Velasquez has been a student at East Wake High School over the past year, where the junior says she received a warm welcome. “Everybody was very friendly to me,” she said. “Everybody says hi to me. Everybody knows that I’m the exchange student from Chile.”
The year abroad, which was arranged through the Rotary Club, was something she’d wanted to do for years. She applied with a friend in Chile who went to Chicago for a year. “I wanted to know how teenagers live in this country,” Velasquez said.
School is more difficult in Chile, she said, where students have more classes, tests every week and a longer day, but where homework is not stressed as much as in the states. Most of what she’s studied here has been a review of subjects already covered in her classes there.
She will be returning next month in the middle of her senior year in Chile, where the school year goes from March to December because winter and summer are reversed south of the equator.
She will immediately begin studying for an exam that will determine where she can go to college, where she wants to study either psychology or nursing. She got a taste of nursing in a class at East Wake.
“I would love to spend more time here, but I have to get home and start studying,” she said.
Coming from a city in Chile called Los Angeles that is smaller than Raleigh, she was surprised by how much people from eastern Wake travel to the capital city. “Here, to go to Raleigh from Knightdale, it’s nothing,” she said. “It’s like going to the corner. ... For us, it’s like the city is the city and the town is the town. The two don’t go together.”
Also, people in Chile rely on public transportation much more than here, she said.
Velasquez also said her time here has taught her to be more independent, and her English has improved immensely. “Now I can really talk and respond to someone,” she said. Before, she said, “it wasn’t that I didn’t want to talk. I just didn’t know how to.”

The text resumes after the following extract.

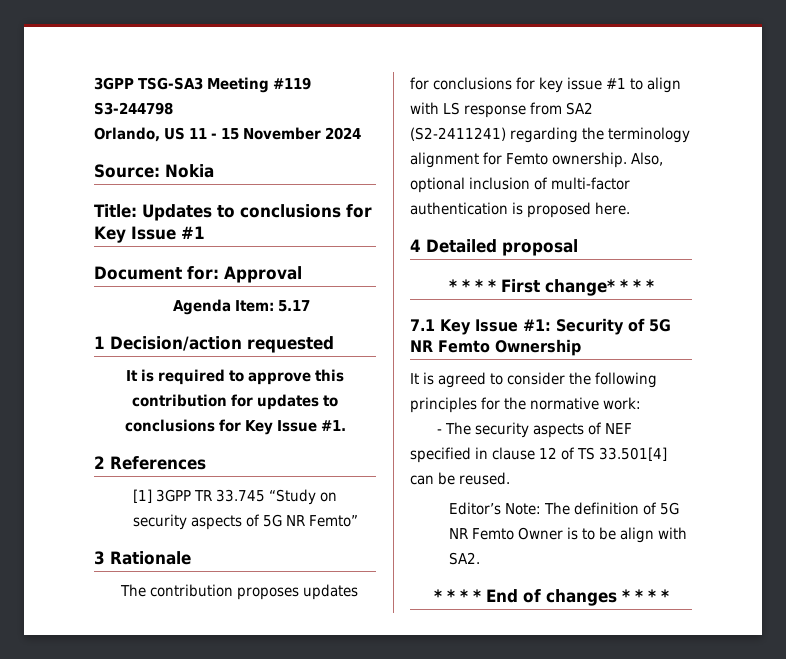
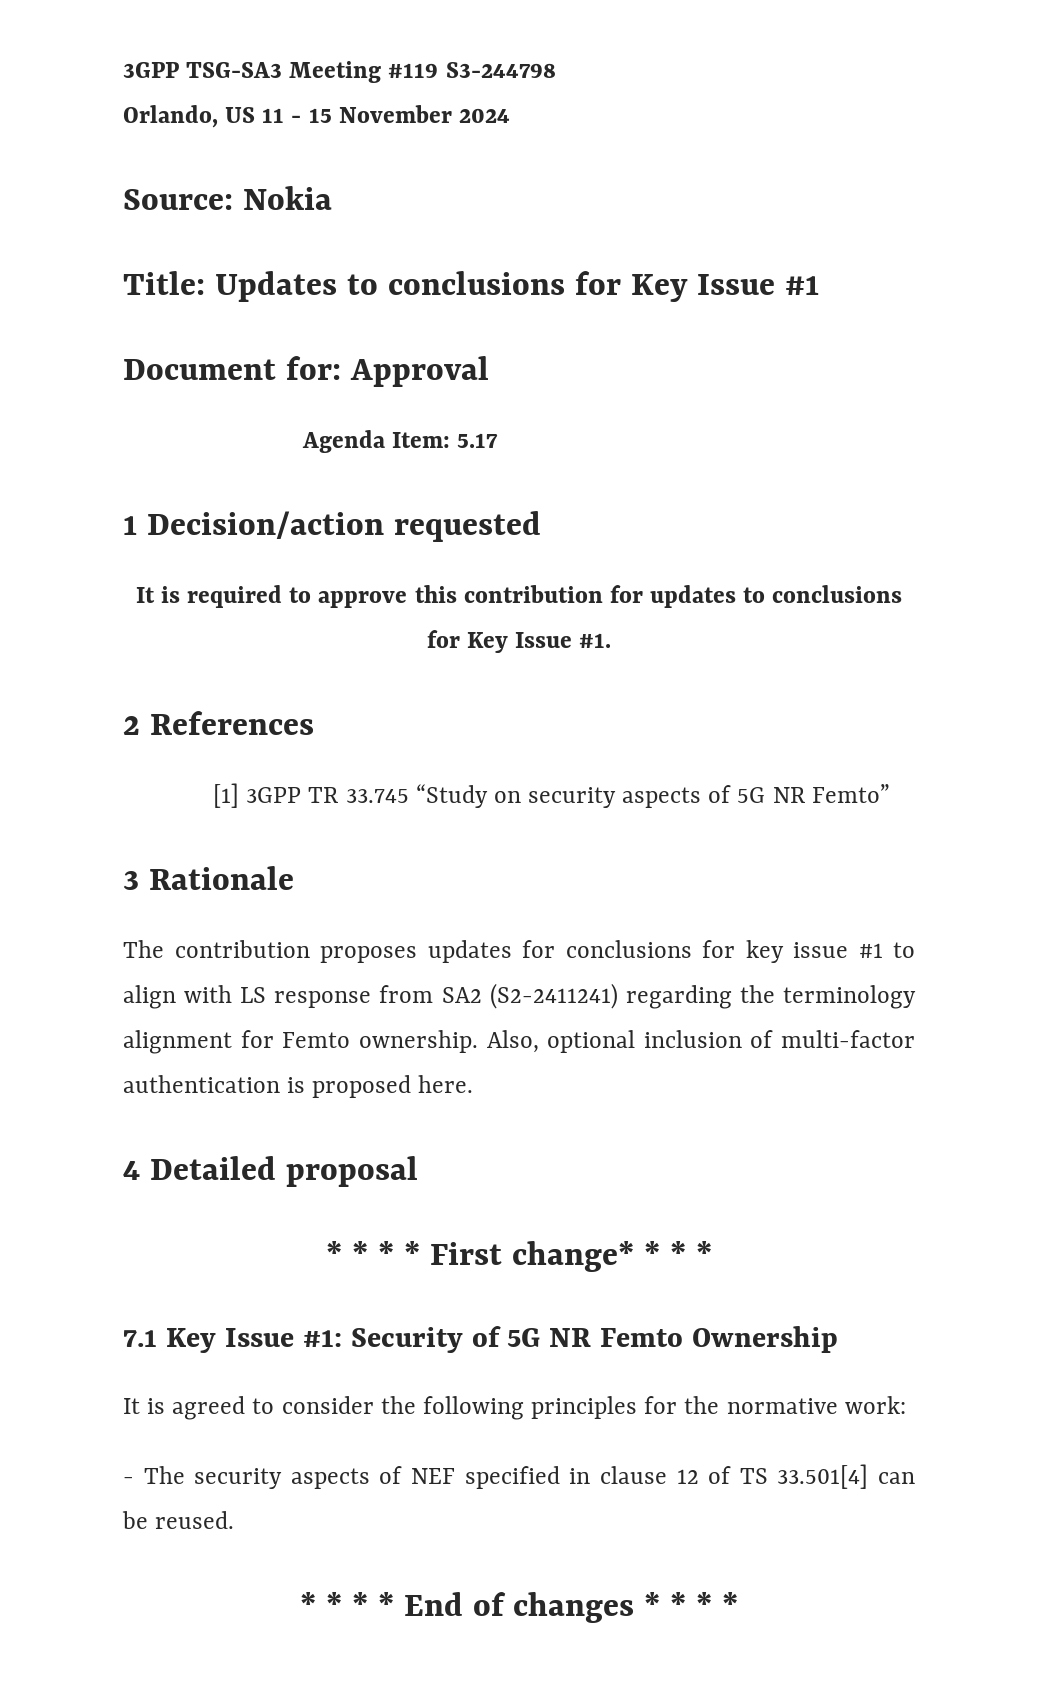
[449,502,680,515] [449,527,688,543] [449,552,481,565] // Editor’s Note: The definition of 5G NR Femto Owner is to be align with SA2. -> (235, 1520) none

She said she’s looking forward to returning to the Chilean custom of eating the main meal of the day at about 1 p.m., rather than snacking all day until eating the main meal in the evening. Chileans also eat more beef than Americans. “Here I leaned to eat a lot of chicken,” Velasquez said. “Now I love chicken.”
She also said she would miss ice cream here. “We have ice cream, but it’s not good,” she said of Chile.
Lynne Carpenter, Velasquez’s current host mother, said the student from Chile has become a “lifelong member” of their family. The Carpenters, who live near Knightdale, were one of three host families Velasquez has lived with since August.
“She’s my daughter I never had,” Lynne Carpenter said. “It’s going to be hard to let her go. That’s something we don’t talk about.”